There is a poison pill in here, that, if true, is is so poisonous it makes me think that the Toonces Administration’s incompetence is trumped only by its malice:

They want to cut the employee side of the Social Security payroll tax in half while leaving the employer “contribution” at the same level. Based on what theory on what planet where gravity repels objects does this help create jobs?

But that’s not the point of the proposal. The point is to nakedly buy the votes of the lazy, mendacious cunning fucks who infest the below median income demographic of the American economy.

As we all know, none of these ne’er-do-wells (bet you haven’t heard that term in a long time–I said “oodles” today too, just because I feel like restoring archaic terms this week) pay any income taxes. The only taxes that do catch them are cigarette, liquor and social security taxes. Toonces is trying to help them buy more cigarettes and liquor.

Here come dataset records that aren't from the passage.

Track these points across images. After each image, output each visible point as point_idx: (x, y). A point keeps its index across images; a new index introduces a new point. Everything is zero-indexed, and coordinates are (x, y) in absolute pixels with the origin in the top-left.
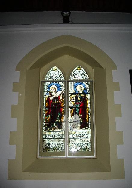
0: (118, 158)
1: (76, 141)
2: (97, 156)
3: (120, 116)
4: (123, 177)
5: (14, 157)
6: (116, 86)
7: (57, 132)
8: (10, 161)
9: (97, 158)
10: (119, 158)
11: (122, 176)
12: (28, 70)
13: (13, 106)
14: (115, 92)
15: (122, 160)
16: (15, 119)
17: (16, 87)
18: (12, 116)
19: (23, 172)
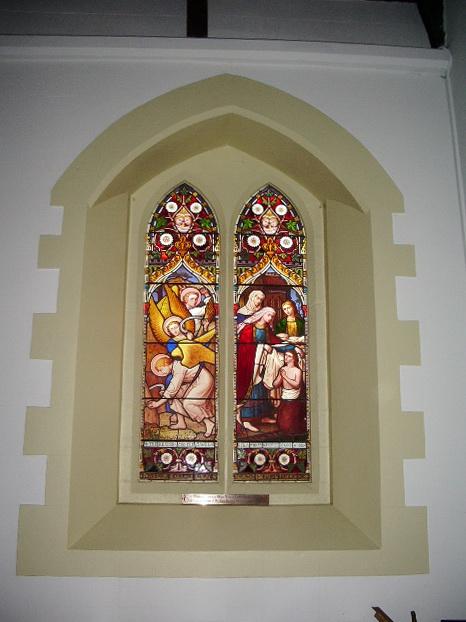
0: (408, 503)
1: (272, 421)
2: (332, 496)
3: (416, 360)
4: (422, 568)
5: (37, 497)
6: (405, 259)
7: (158, 494)
8: (27, 513)
9: (332, 503)
10: (412, 4)
11: (416, 561)
12: (91, 206)
13: (39, 320)
14: (398, 279)
15: (421, 512)
16: (46, 365)
17: (49, 253)
18: (36, 352)
19: (75, 547)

On the plus side, I can’t think of a better way of bankrupting social security way earlier than the actuaries have been predicting.

Oh, and bullet point three:

  • This plan proves that not only do Toonces and His Original Cast Of Ayn Rand Villains know worse than nothing about basic economics, but that their fingers are firmly in their ears and their thumbs are in deeply their rears, and they have no intention of learning a goddamn thing. As St. Ayn might ask, what are they counting on?